На ход моей мысли и научной работы влияли маленькие конференции, которые я организовывал. Помимо регулярных мероприятий, о которых я уже рассказал, мы стали иногда устраивать и тематические встречи, чтобы обсудить какие-то конкретные проблемы. На повестке дня были ранняя история человечества и причины уникальности людей как вида – новое увлечение Леона. Мы изучали весьма интересные с точки зрения археологии и древней истории места – Иерусалим, Севилью, юг Франции. Участвуя в этих изысканиях, я научился рассматривать мозг в более широком контексте. В стенах университета ты неизбежно привязываешься к одной узкой области науки просто в силу своих склонностей, графика, а также – ничего не поделаешь – принадлежности к группе, соперничества и борьбы за власть, что делает практически невозможной подобную работу на стыке дисциплин. Зондирование границ различных областей науки или даже попытки включить в свою дисциплину другие требуют немалых умственных и социальных усилий. Простая любознательность переросла в серьезный план действий, способствующих научному росту. В итоге эти встречи заняли особое и важное место в моей академической деятельности. Они ясно и недвусмысленно призывали не бояться интеграции и работы на стыке различных дисциплин. В большинстве случаев это ни к чему не приведет, но некоторые опыты непременно окажутся результативными.

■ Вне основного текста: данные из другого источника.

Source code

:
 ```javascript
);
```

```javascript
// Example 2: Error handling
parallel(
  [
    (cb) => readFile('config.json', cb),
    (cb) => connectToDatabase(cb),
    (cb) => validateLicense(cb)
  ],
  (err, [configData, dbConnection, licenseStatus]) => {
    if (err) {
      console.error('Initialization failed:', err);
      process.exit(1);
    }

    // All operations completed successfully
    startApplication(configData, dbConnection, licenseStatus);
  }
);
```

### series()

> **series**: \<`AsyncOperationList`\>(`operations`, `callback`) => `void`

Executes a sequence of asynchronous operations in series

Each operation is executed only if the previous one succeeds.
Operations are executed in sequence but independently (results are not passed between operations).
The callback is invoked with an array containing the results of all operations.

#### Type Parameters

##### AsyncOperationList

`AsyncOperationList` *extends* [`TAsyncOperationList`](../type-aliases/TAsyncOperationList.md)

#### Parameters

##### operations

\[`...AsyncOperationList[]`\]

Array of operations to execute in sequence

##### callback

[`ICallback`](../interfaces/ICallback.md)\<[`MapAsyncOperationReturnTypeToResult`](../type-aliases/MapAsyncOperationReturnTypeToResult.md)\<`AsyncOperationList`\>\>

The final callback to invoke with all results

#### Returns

Мы пришли к заключению, что нам нужны все доступные методы визуализации мозга и самые компетентные профессионалы в этой области. Раньше мы приглашали таких специалистов к себе в лаборатории, когда у них имелись простые компьютерные тесты. Тесты же на основе более продвинутых технологий с нейровизуализацией требовали более сложного и дорогостоящего оборудования, и теперь мы вместе с нашими пациентами отправились в другие лаборатории. Нашим девизом стала фраза “Есть пациенты – пора в дорогу”. Это означало, что жить мы могли где угодно. Какая разница, куда и откуда лететь, если речь идет о том, чтобы выполнить работу? Все обстоятельства складывались так, чтобы я уехал из Нью-Йорка.
Жить проще
Мы с Шарлоттой были счастливыми родителями двух маленьких детей. Несмотря на все наши старания, оказалось, что в Нью-Йорке жить непросто, тем более что нам больше нравился спокойный и размеренный быт пригорода. К тому же за несколько лет мы устали от ежемесячных путешествий по трассе I-95 в нашей передвижной лаборатории. Мы получали от них массу удовольствия, да и пациентам было очень удобно, однако идея себя исчерпала. Приборы для обследований стали сложнее, а переезды плохо сказывались на электронике. Почти каждый раз в пути истирались и ломались какие-нибудь важные детали, так что нам приходилось бежать в ближайший магазин компьютерной техники и срочно ремонтироваться. Вместе с тем становилось очень хлопотно содержать фургон в Нью-Йорке. Один из постдоков, перегоняя его, умудрился въехать задом в “роллс-ройс”. Я заговорил о том, что хорошо было бы обзавестись жильем в Вермонте, и Джефф меня поддержал. Львиная доля нагрузки в наших командировках и обследованиях ложилась на нас с Джеффом, и мы оба понимали: что-то надо делать. Можно было продать фургон и сообща купить в рассрочку небольшой дом, где мы оба могли бы останавливаться и обследовать пациентов. Это сократило бы расходы на поездки и было бы выгодно всем. Мы всячески подбадривали друг друга, хотя в глубине души и понимали, что шансов на успех у нас не больше, чем у снежка на сковородке.